● What is needed
Show each line of the records below that contains the string "region".

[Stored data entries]
::::::::::
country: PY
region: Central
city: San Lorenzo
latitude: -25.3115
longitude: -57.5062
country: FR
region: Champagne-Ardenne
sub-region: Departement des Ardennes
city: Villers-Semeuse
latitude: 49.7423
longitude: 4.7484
::::::::::
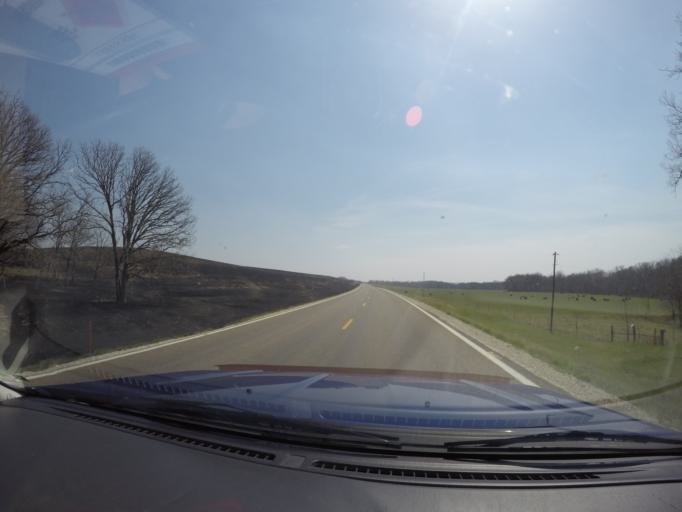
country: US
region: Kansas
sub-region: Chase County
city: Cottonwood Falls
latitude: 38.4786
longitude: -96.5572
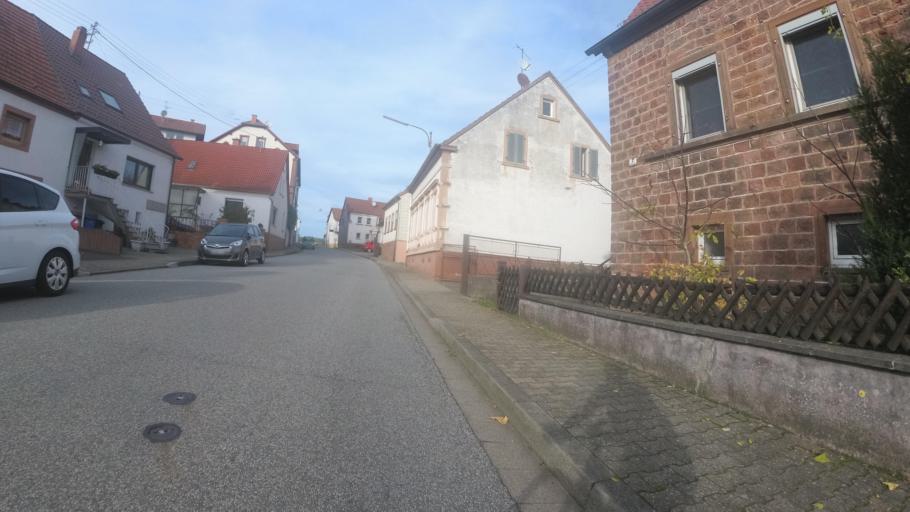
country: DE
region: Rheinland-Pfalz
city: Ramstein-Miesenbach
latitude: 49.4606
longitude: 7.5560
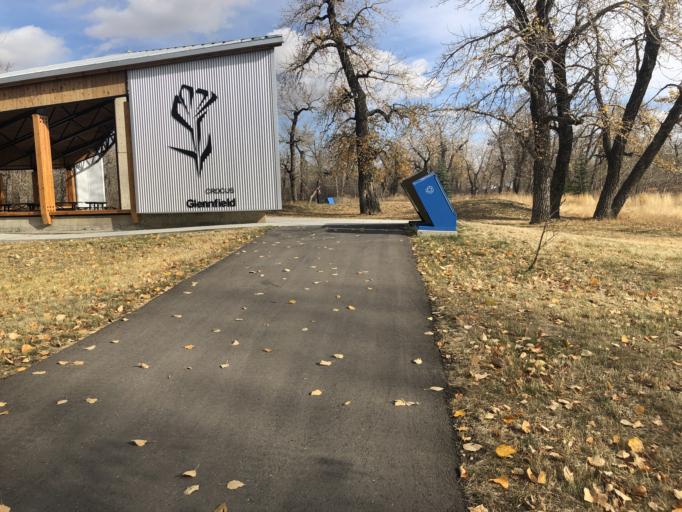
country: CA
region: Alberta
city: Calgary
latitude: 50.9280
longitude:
::::::::::
● Complete output
region: Central
region: Champagne-Ardenne
sub-region: Departement des Ardennes
region: Kansas
sub-region: Chase County
region: Rheinland-Pfalz
region: Alberta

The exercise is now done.